• Laviniu Beze, AIPC: "This decision will sentence the Romanian capital market to underdevelopment"
The state will get to keep the donation of 400 million lei made by "Romgaz". This ruling is definitive and irrevocable, the court ruled in the lawsuit in which the Proprietatea Fund challenged the decision of the shareholders, of November 2010.
The lawyers of Boştină and Asociaţii, which provided legal representation to Romgaz, did not wish to comment yet.
The Ministry of the Economy, which holds 85% of the shares of Romgaz, voted at the company"s General Shareholder Meeting of November 30, 2010, that the company would donate 400 million lei to the state budget, based on a government decision. The worst hit was the Proprietatea Fund, which holds 15% of "Romgaz", which even filed a lawsuit against the decision. The officials of the Fund were not the only ones to react negatively to the state"s behaviour.
"Romania once again proves that justice is subservient to some politicians who don"t even understand the elementary notions of economics", Laviniu Beze the president of the Association of Capital Market Investors (AIPC) said yesterday.
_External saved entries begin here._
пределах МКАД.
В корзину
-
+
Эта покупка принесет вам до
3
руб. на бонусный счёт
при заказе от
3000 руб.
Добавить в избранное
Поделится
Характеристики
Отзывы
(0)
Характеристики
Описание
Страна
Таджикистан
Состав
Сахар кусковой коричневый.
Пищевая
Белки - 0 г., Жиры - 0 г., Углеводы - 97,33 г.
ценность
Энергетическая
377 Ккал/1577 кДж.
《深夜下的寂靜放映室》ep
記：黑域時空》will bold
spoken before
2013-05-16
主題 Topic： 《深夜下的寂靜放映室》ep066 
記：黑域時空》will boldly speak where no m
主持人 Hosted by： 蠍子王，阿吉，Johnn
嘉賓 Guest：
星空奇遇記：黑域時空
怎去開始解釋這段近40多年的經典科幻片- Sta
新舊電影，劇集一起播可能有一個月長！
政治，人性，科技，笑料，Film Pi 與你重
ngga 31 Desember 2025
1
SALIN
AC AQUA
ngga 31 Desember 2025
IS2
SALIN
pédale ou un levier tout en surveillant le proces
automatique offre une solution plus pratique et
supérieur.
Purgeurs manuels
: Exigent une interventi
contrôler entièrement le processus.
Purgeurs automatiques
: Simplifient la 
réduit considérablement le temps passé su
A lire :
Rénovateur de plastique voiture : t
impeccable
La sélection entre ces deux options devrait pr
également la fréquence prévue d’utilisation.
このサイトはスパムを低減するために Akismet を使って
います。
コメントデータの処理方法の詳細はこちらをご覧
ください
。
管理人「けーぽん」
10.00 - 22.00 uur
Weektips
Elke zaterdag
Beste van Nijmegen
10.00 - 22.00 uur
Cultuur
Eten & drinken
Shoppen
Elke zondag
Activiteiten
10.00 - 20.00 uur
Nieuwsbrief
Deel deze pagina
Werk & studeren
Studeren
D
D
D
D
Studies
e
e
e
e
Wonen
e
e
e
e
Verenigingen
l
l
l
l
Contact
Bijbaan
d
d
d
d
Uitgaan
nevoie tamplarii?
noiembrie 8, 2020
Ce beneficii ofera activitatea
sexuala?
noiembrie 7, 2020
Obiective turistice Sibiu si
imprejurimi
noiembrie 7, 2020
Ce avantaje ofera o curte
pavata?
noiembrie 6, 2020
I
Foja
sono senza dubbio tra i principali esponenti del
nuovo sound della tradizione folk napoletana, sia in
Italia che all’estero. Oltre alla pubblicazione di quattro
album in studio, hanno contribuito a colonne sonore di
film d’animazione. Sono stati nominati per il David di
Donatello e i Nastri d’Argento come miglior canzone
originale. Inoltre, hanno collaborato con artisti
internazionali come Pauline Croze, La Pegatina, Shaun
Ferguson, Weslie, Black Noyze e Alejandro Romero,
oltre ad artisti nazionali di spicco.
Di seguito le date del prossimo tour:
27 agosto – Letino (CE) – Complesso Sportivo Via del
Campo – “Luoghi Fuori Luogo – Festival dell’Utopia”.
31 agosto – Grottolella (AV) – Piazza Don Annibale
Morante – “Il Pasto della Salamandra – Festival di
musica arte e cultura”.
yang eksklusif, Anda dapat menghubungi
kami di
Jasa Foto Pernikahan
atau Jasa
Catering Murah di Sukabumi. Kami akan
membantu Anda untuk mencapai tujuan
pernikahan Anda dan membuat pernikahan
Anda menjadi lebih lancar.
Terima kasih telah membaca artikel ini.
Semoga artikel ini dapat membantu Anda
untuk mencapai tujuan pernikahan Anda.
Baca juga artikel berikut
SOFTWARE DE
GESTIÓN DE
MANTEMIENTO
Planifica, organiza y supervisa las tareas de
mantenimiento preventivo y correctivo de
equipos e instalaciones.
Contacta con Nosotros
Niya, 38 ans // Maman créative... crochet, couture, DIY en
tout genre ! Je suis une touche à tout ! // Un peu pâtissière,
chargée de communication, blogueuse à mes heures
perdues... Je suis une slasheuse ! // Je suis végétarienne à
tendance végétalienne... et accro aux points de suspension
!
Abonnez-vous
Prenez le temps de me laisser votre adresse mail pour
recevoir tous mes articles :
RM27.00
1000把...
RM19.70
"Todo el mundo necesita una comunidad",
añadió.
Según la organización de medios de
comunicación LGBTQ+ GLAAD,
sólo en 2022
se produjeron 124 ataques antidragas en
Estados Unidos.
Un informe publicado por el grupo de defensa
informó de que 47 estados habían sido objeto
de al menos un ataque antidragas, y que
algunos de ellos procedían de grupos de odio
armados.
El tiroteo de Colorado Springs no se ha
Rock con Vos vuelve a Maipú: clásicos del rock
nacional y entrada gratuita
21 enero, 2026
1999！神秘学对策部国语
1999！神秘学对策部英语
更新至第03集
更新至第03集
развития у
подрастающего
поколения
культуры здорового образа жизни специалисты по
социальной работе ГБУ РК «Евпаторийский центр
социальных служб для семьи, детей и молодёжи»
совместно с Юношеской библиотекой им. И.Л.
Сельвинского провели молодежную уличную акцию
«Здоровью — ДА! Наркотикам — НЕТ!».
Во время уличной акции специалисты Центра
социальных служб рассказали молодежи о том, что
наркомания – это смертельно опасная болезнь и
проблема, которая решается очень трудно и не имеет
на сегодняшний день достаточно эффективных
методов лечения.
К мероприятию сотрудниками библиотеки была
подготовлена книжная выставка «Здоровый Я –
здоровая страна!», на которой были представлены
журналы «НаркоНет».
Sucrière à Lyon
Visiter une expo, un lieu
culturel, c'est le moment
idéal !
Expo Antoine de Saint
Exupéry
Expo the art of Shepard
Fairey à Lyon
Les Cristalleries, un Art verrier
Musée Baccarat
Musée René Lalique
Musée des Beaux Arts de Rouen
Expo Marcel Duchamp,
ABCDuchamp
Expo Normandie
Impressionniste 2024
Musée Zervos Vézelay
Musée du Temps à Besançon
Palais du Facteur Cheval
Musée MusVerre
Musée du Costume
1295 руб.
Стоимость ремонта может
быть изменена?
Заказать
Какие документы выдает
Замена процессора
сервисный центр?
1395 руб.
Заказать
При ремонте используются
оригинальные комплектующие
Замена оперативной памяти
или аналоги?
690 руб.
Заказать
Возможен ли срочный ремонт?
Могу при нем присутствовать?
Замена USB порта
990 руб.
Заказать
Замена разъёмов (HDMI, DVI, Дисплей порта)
According to him, this decision sentences the Romanian capital market to underdevelopment and no nation can grow its economy if it doesn"t understand the role and the importance of the stock market. He added: "The fact that shareholder rights are disregarded in Romania, will sooner or later lead to Romania being condemned by the rest of the world, aside from the immediate effect that we will only be able to attract investors at an increasingly higher discount, which will be detrimental to everybody, even to the politicians that leech the state budget. The case is so dramatic that even in 2011, I don"t think they do things like this even in African countries; the last similar case I remember was that of Venezuela, which nationalized the oil fields in 2007".
In December 2010, the US ambassador in Bucharest, Mark Gitenstein, criticized the decision of the officials of the Romanian state, made at the general shareholder meeting of "Romgaz", stating that it discouraged potential investors. The ambassador said that "according to the globally accepted corporate management standards, the state"s officials should have abstained from voting on this topic due to the inherent conflict of interest - even though the action was legal, according to the Romanian legislation".
In the beginning of the year, Valentin Ionescu, the managing director of the Bucharest Stock Exchange, said that this kind of decisions, (ed. note: the donation made by Romgaz) should come as a warning for investors. "It is obvious that no one, anywhere in this world, would like to be treated like that as minority shareholder", he said.
In the beginning of the year, Mark Mobius, the head of Franklin Templeton, the manager of the Proprietatea Fund, said that what happened at "Romgaz" was simply an expropriation.
Until the closing of the edition, the officials of the "Proprietatea Fund" could not be contacted for statements concerning the lawsuit against "Romgaz".